#Cleaning the environment
rm(list=ls())
#Importing Dataset
setwd("/Users/nishantaneja/Desktop/Files_for_R")
sales_order = read.csv("sales_order.csv", stringsAsFactors = FALSE)
#Loading dplyr
library(dplyr)
##
## Attaching package: 'dplyr'
## The following objects are masked from 'package:stats':
##
## filter, lag
## The following objects are masked from 'package:base':
##
## intersect, setdiff, setequal, union
#case_when()
case_when() allows us to add multiple if_else() statements and the code is much cleaner to read and understand for any user going forward :)

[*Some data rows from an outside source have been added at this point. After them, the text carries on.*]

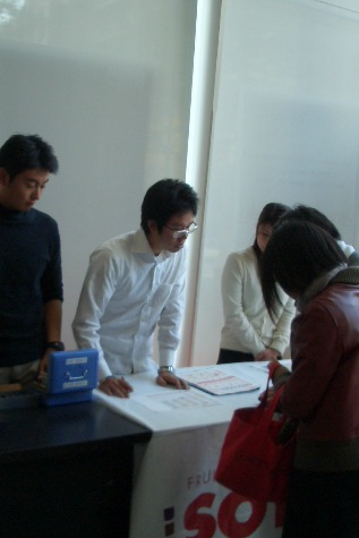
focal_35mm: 49
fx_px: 732
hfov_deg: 27.5
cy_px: 267
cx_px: 154
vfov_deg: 40.3
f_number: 2.6
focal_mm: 5.8
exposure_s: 1/100
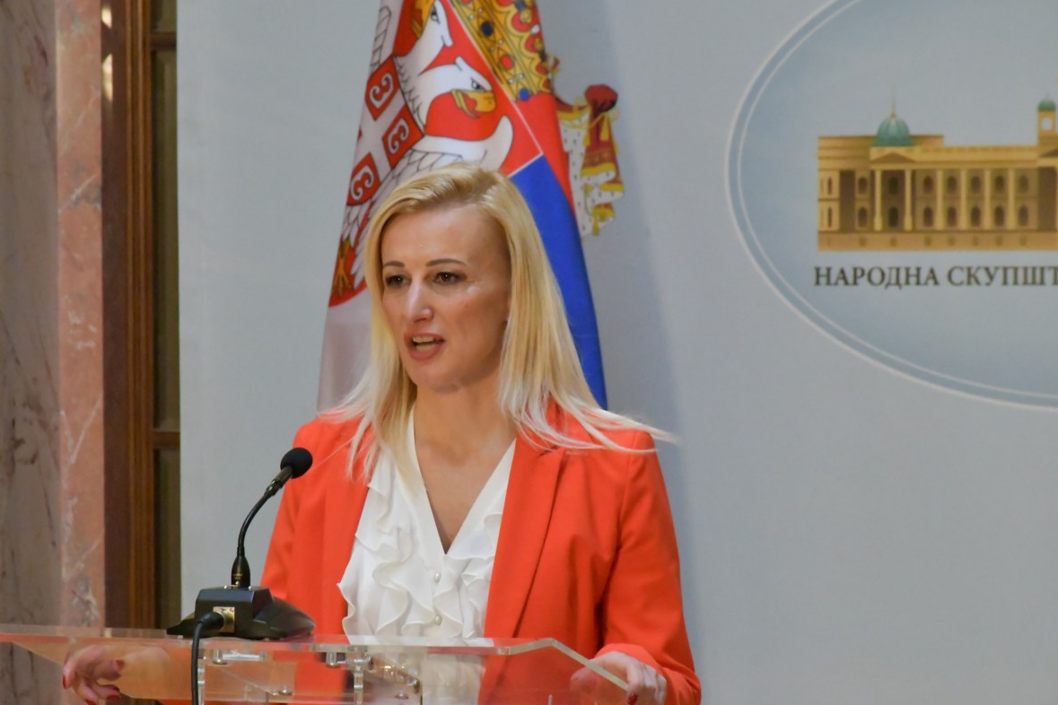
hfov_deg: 12.0
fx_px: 5025
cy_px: 350
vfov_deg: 8.0
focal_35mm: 171
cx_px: 521
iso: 18000
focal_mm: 112
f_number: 13
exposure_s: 1/100
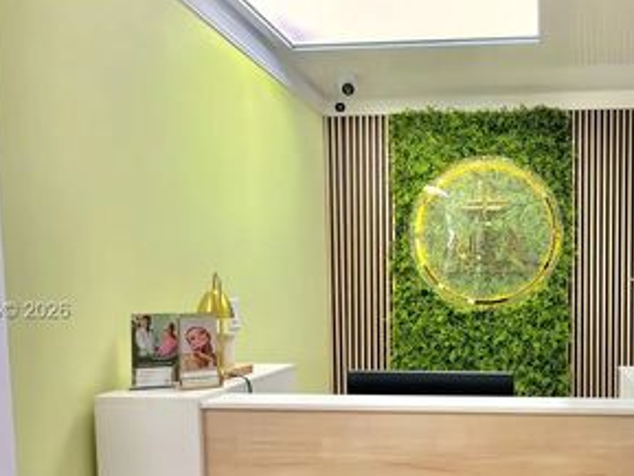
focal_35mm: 31
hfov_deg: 54.7
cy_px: 311
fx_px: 568
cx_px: 498
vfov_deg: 44.9
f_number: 2.2
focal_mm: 2.22
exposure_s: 1/120
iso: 80
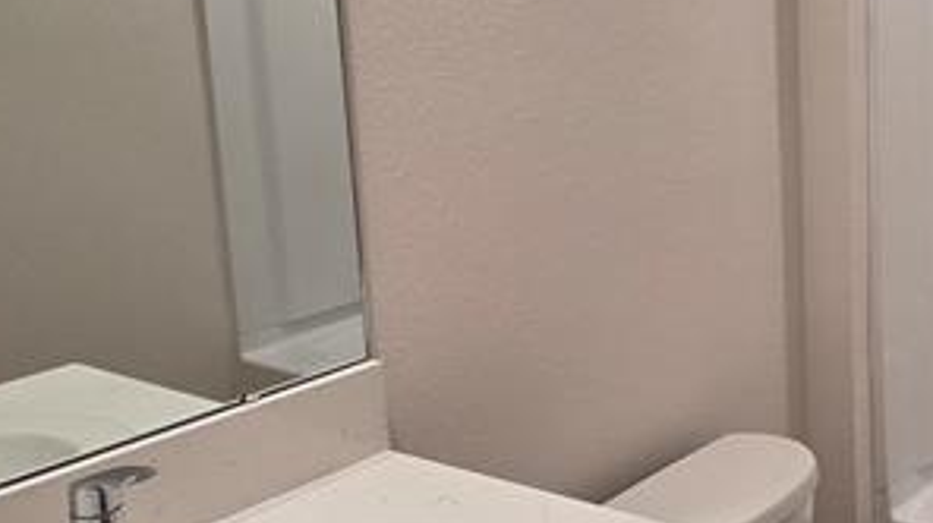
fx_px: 1211
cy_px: 151
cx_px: 1018
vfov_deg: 24.2
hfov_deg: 36.0
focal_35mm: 49
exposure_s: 1/120
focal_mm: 2.2
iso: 250
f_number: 2.2
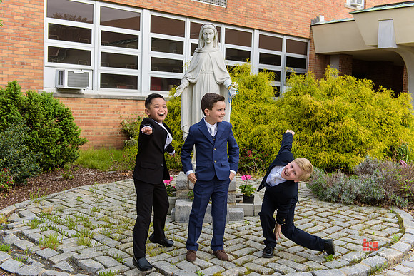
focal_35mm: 42
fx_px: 483
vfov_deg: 31.9
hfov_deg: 46.4
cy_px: 138
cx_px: 207
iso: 250
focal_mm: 42
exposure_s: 1/640
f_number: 4
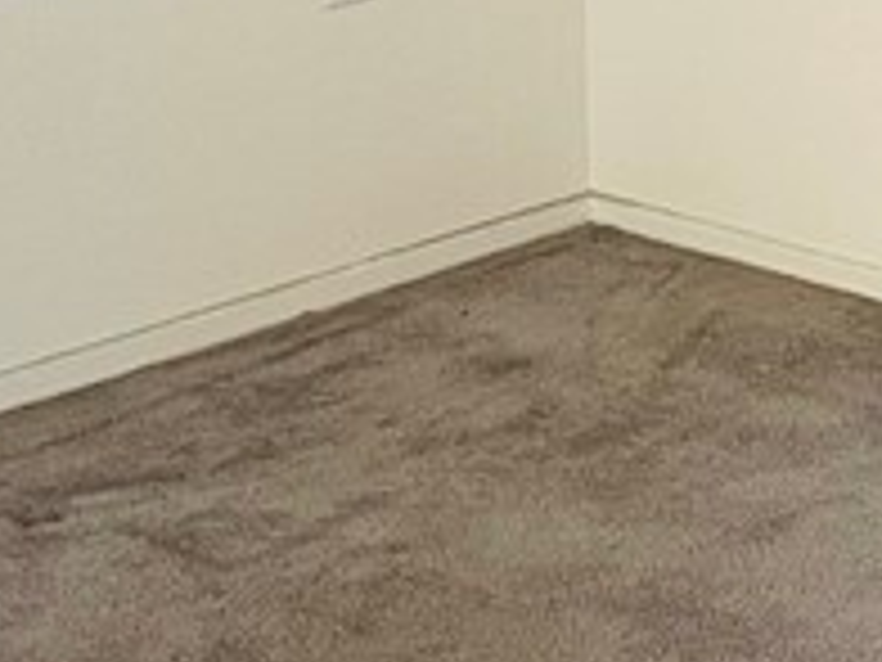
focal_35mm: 136
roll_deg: -0.8
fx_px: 3465
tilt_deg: -4.7
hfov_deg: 12.0
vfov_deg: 9.9
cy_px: -779
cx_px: 2038
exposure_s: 1/60
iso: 100
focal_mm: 5.1
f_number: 1.6
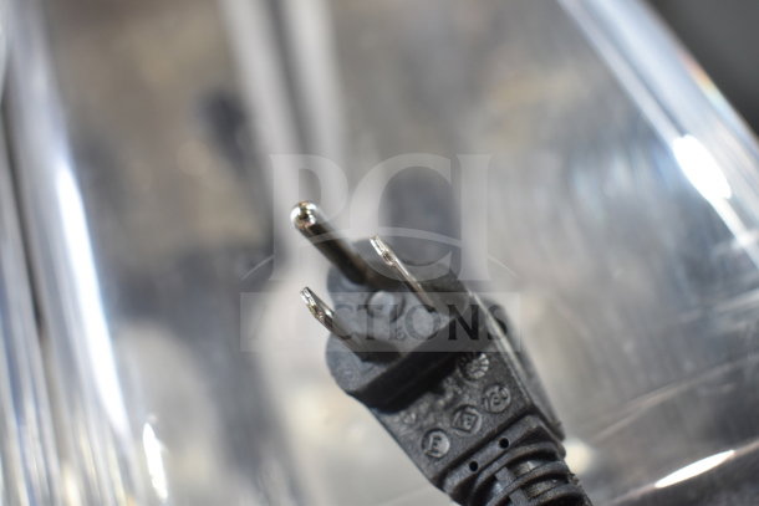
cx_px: 380
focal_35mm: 44
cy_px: 253
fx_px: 917
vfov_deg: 30.9
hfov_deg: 45.0
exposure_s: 1/50
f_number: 4.2
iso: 400
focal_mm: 29
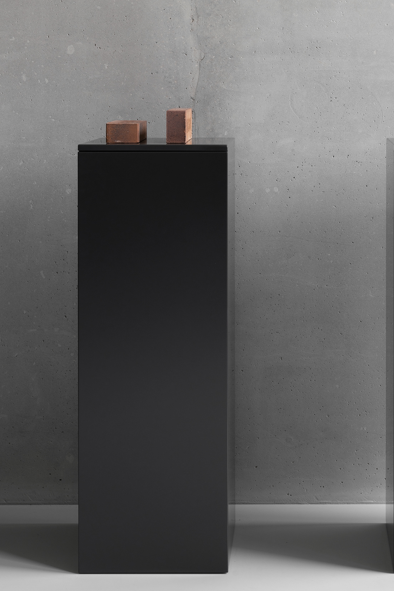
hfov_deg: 16.2
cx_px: 310
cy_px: 98
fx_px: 1379
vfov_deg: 23.7
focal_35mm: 84
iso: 100
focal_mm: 48
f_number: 11
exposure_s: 1/3.33
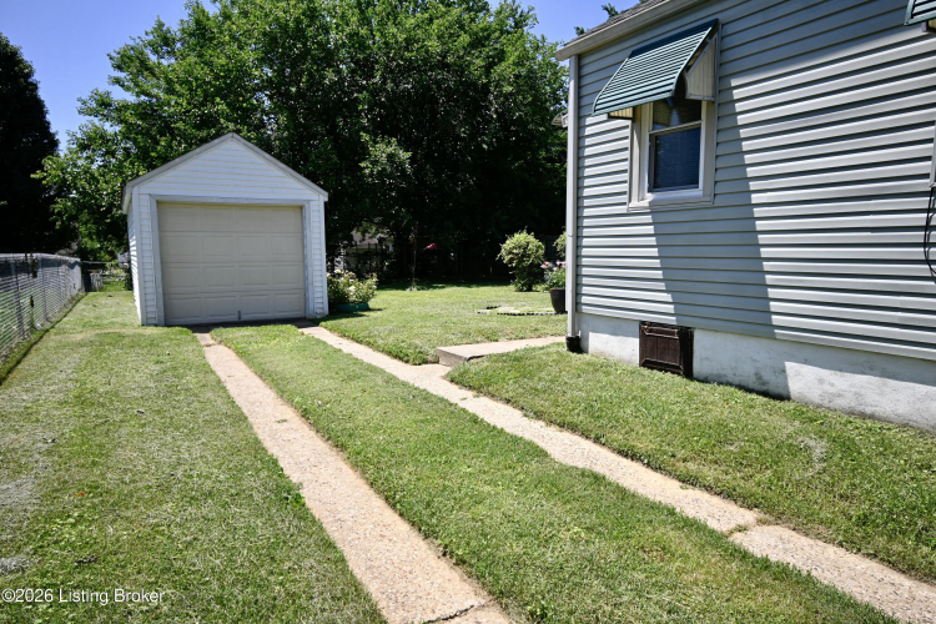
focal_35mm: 21
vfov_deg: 59.5
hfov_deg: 81.2
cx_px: 468
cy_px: 312
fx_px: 546
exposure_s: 1/500
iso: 100
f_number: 5.6
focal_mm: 14
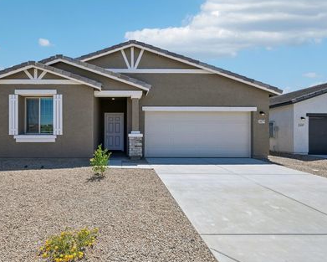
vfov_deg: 73.8
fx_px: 174
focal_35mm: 18
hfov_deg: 84.7
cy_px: 137
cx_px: 123
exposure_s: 1/1000
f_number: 8
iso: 400
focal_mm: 10
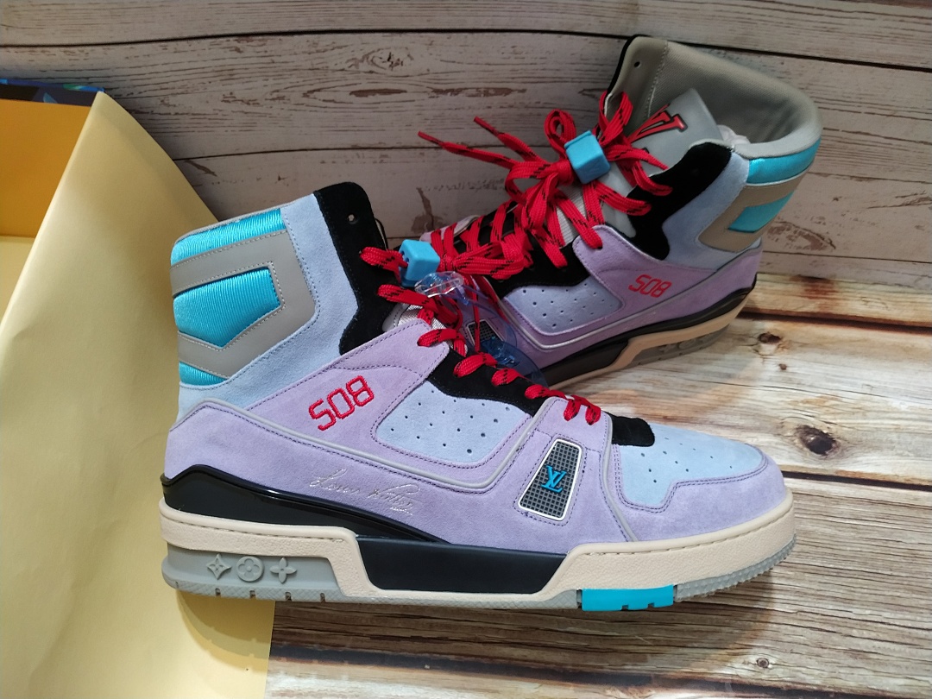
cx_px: 466
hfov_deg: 71.6
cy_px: 350
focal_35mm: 24
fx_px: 646
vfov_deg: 56.8
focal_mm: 3.94
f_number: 1.9
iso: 400
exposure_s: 1/20
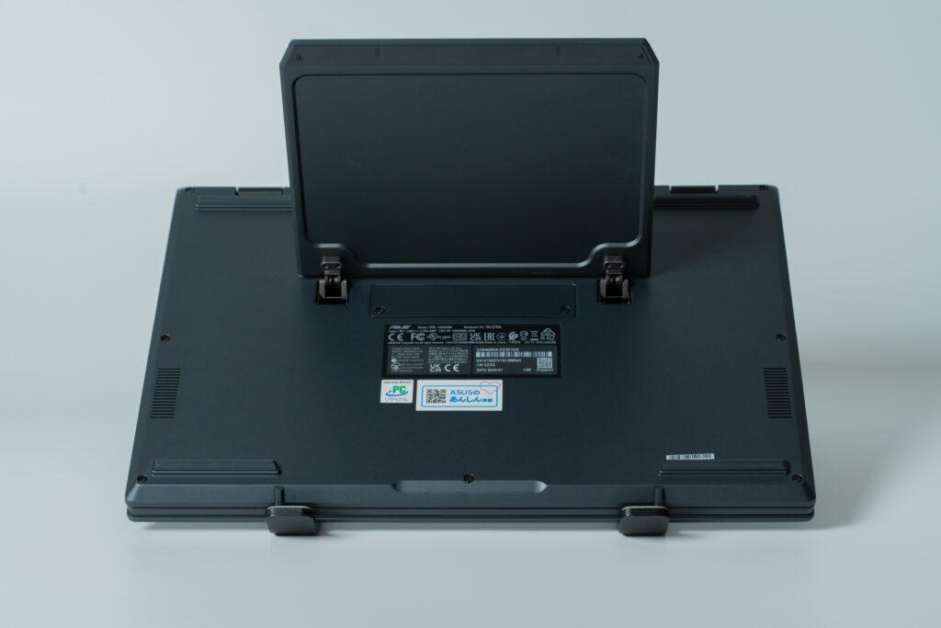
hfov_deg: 24.0
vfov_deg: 16.1
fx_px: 2213
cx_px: 470
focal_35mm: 85
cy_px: 314
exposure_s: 1/50
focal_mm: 84
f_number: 8
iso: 640
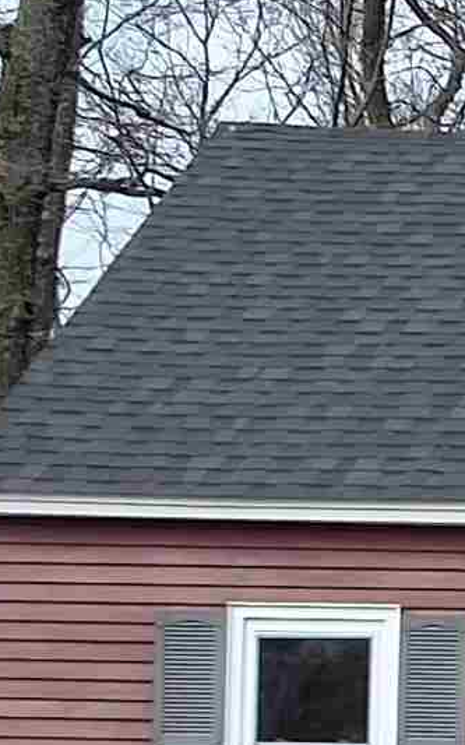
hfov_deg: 7.1
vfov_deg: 12.1
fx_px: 3468
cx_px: 1215
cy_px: 787
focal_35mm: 171
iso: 32
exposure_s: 1/1075
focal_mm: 2.91
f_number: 1.9
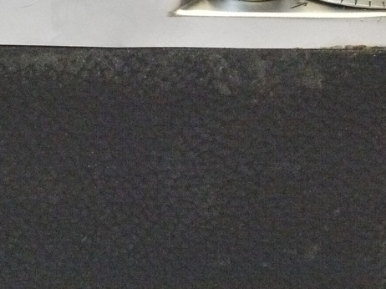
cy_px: 80
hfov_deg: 12.5
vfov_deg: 9.5
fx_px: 1739
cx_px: -3
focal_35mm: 156
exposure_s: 1/100
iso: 3200
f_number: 8
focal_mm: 30
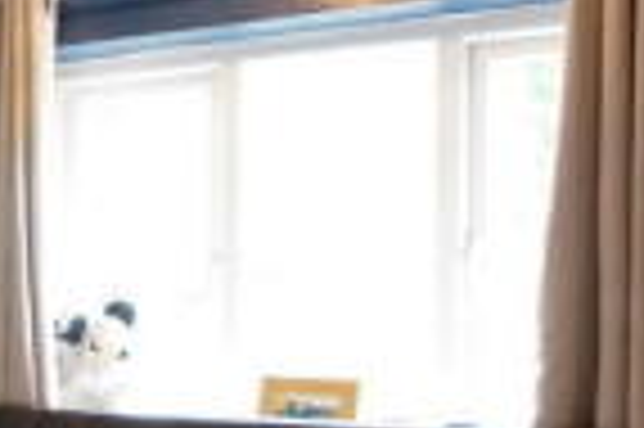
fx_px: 1233
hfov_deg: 27.2
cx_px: -41
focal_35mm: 69
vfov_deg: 19.5
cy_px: 331
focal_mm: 10
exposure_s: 1/60
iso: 2500
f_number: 4
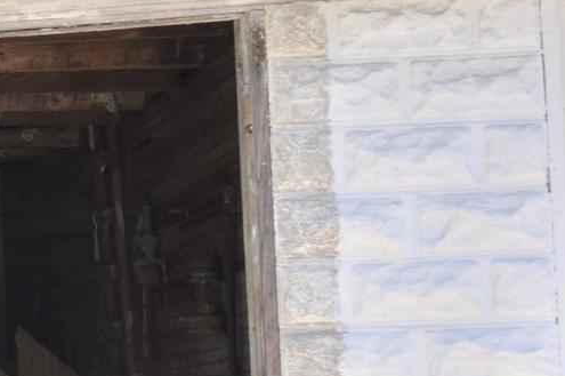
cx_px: -515
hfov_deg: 12.4
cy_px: 256
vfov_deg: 9.2
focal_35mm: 149
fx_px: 2336
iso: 200
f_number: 7.1
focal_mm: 24
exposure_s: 1/200
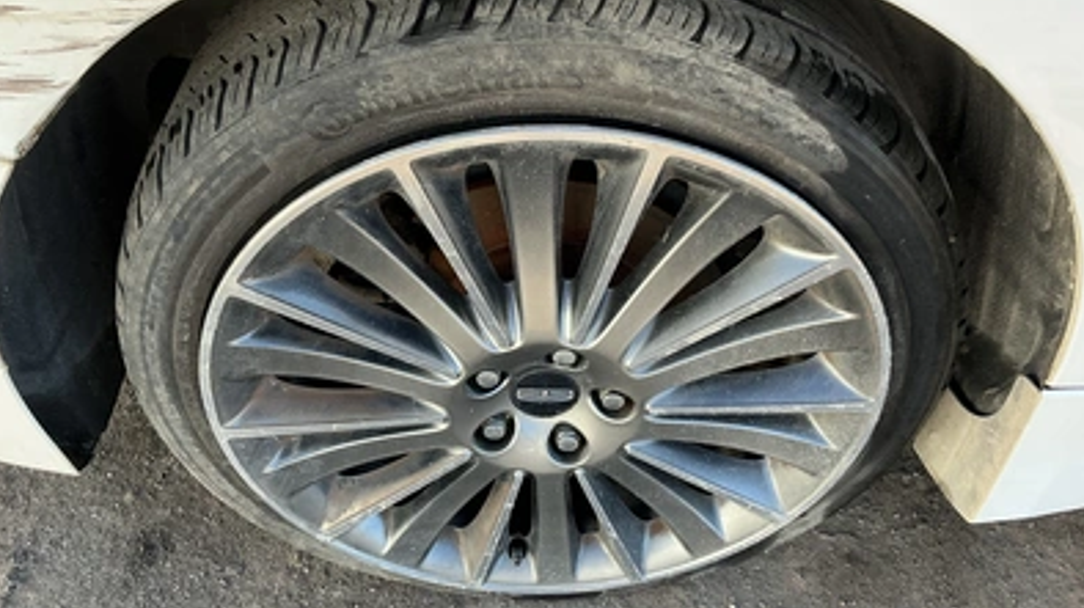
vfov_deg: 37.7
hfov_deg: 62.7
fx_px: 890
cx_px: 542
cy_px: 325
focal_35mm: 31
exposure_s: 1/163
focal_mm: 3
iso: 25
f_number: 1.8
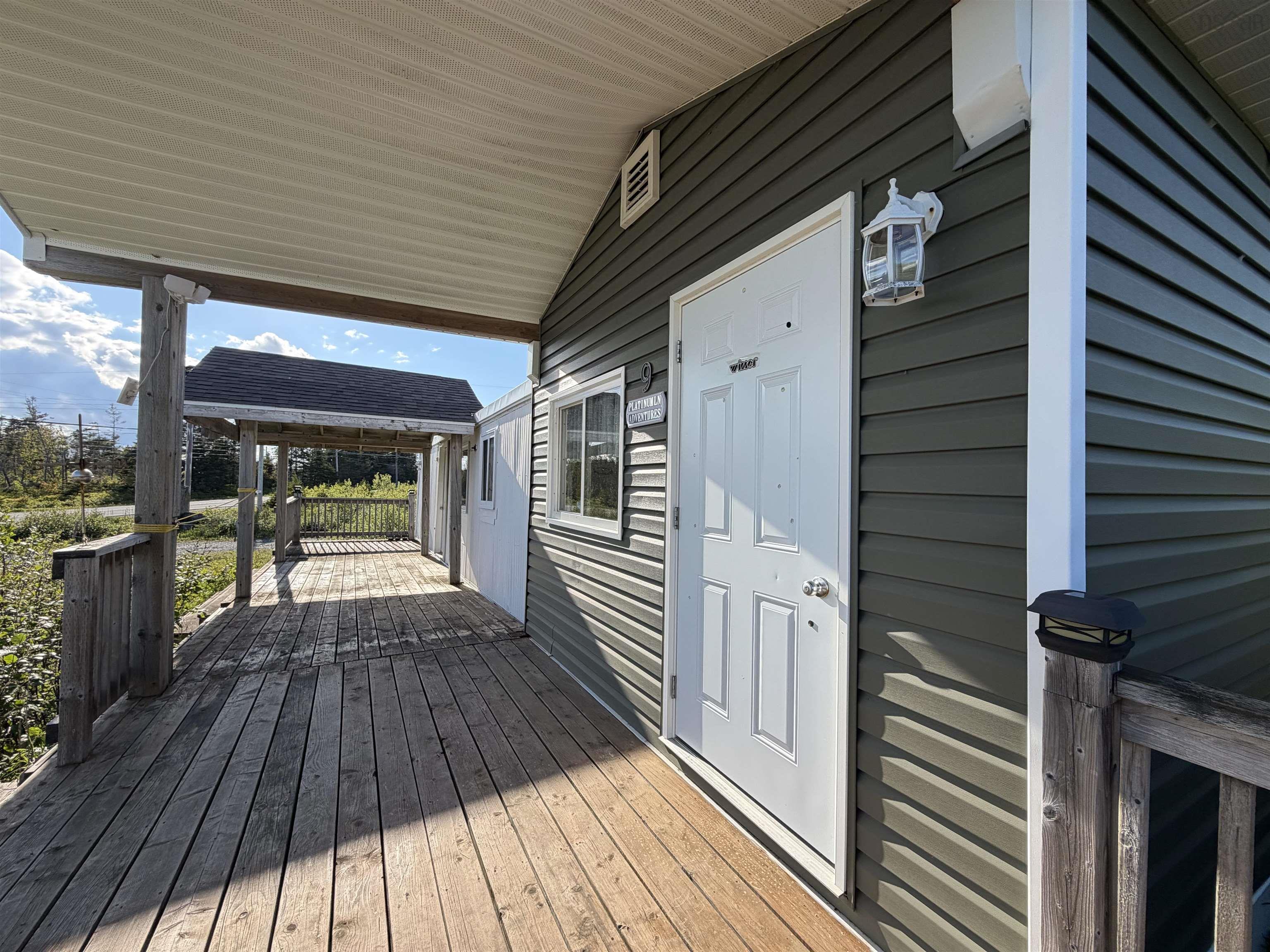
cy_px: 476
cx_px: 635
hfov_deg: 102.1
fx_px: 514
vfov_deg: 85.7
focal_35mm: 14
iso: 40
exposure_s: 1/760
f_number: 2.2
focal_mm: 2.22
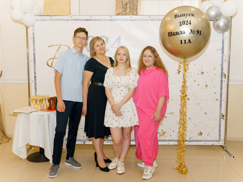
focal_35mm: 38
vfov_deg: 37.7
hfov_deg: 49.0
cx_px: 121
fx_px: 267
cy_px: 91
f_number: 2.5
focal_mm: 35
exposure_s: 1/125
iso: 320
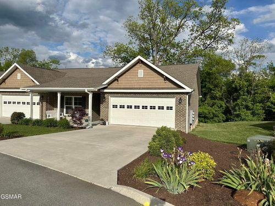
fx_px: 191
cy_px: 103
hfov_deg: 71.6
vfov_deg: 56.8
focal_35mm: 24
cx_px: 138
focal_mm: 6.86
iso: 80
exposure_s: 1/7576
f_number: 1.78
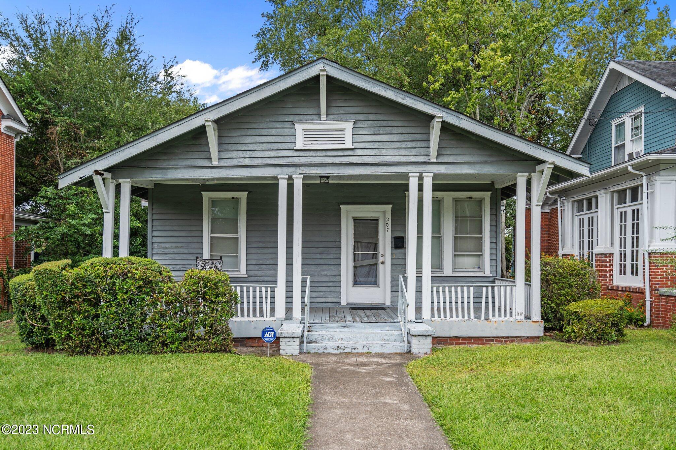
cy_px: 225
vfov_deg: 45.0
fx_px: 544
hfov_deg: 63.7
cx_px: 338
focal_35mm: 29
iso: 100
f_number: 4
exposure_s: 1/320
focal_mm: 29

case_when() is R equivalent of SQL CASE WHEN statements, if no cases match, NA is returned.
Syntax is as follows:
case_when(
condition1 ~ value1,
condition2 ~ value2,
condition3 ~ value3,
TRUE ~ value_for_everything_else_not_covered_by_conditions
)
Using case_when() inside mutate() helps when you want to rely on complex combination of existing variables…
mean(sales_order$Total)
## [1] 456.4623
sales_order_1 = sales_order %>%
mutate(sale_type = case_when(Total > 456 ~ "Sale above Avg.",
Total < 456 ~ "Sale below Avg.",
TRUE ~ "other"))
Let’s play with units now…
sales_order_2 = sales_order %>%
mutate(unit_bucket = case_when(Units >= 0 & Units <=30 ~ "0 - 30",
Units >30 & Units <=50 ~ "31 - 50",
Units >50 & Units <=100 ~ "51 - 100",
TRUE ~ "other"))
As we can see we can categorize a column in buckets by using case_when() instead of using multiple if_else() statements
Thanks for Watching :)